■ Provided records:
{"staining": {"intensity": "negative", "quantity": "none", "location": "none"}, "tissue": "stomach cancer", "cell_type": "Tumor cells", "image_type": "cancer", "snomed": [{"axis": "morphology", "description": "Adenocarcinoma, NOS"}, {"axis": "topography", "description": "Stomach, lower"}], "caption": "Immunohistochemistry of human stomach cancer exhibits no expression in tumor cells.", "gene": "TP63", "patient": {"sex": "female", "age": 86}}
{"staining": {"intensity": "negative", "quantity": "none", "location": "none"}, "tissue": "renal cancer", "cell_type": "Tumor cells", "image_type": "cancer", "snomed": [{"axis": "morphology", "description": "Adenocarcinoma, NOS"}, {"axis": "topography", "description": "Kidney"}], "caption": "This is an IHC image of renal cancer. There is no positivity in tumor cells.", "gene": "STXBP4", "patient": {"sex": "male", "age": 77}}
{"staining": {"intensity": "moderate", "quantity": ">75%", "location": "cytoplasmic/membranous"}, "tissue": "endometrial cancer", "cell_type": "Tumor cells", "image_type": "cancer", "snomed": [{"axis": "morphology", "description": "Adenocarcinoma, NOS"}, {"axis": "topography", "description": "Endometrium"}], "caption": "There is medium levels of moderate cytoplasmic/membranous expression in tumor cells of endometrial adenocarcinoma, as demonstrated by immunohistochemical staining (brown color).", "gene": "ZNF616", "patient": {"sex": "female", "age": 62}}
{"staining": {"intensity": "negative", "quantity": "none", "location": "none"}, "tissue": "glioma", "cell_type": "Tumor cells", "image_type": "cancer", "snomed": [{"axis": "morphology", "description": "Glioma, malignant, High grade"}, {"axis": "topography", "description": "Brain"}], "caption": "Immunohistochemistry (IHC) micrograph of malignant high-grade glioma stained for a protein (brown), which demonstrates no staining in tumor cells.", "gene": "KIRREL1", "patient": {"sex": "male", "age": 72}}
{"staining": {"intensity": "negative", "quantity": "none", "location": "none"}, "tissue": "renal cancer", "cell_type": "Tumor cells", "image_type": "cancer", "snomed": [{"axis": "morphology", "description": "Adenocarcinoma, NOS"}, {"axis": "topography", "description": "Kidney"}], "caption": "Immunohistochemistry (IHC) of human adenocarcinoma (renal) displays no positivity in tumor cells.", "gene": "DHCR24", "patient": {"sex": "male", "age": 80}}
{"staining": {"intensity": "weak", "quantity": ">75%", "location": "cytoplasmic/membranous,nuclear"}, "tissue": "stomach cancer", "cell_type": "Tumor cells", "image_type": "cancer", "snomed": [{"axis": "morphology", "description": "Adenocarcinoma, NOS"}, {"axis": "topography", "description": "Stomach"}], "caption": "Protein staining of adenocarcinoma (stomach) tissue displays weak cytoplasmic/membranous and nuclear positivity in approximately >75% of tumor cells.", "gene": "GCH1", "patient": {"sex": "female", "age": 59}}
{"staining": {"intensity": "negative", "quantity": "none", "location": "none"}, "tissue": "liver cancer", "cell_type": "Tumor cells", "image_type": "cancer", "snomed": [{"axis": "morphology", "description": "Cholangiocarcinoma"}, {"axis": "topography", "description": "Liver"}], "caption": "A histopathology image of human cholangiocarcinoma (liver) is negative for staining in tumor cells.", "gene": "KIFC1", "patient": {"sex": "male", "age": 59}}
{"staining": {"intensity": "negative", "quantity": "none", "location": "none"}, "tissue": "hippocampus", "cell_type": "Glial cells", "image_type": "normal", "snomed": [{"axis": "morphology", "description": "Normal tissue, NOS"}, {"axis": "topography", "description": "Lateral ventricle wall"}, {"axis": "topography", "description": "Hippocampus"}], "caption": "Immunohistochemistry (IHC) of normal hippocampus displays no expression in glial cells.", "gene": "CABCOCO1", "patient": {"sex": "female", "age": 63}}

■ Exercise details: Return each line from the entries above that includes "brown".

■ Answer to this exercise:
{"staining": {"intensity": "moderate", "quantity": ">75%", "location": "cytoplasmic/membranous"}, "tissue": "endometrial cancer", "cell_type": "Tumor cells", "image_type": "cancer", "snomed": [{"axis": "morphology", "description": "Adenocarcinoma, NOS"}, {"axis": "topography", "description": "Endometrium"}], "caption": "There is medium levels of moderate cytoplasmic/membranous expression in tumor cells of endometrial adenocarcinoma, as demonstrated by immunohistochemical staining (brown color).", "gene": "ZNF616", "patient": {"sex": "female", "age": 62}}
{"staining": {"intensity": "negative", "quantity": "none", "location": "none"}, "tissue": "glioma", "cell_type": "Tumor cells", "image_type": "cancer", "snomed": [{"axis": "morphology", "description": "Glioma, malignant, High grade"}, {"axis": "topography", "description": "Brain"}], "caption": "Immunohistochemistry (IHC) micrograph of malignant high-grade glioma stained for a protein (brown), which demonstrates no staining in tumor cells.", "gene": "KIRREL1", "patient": {"sex": "male", "age": 72}}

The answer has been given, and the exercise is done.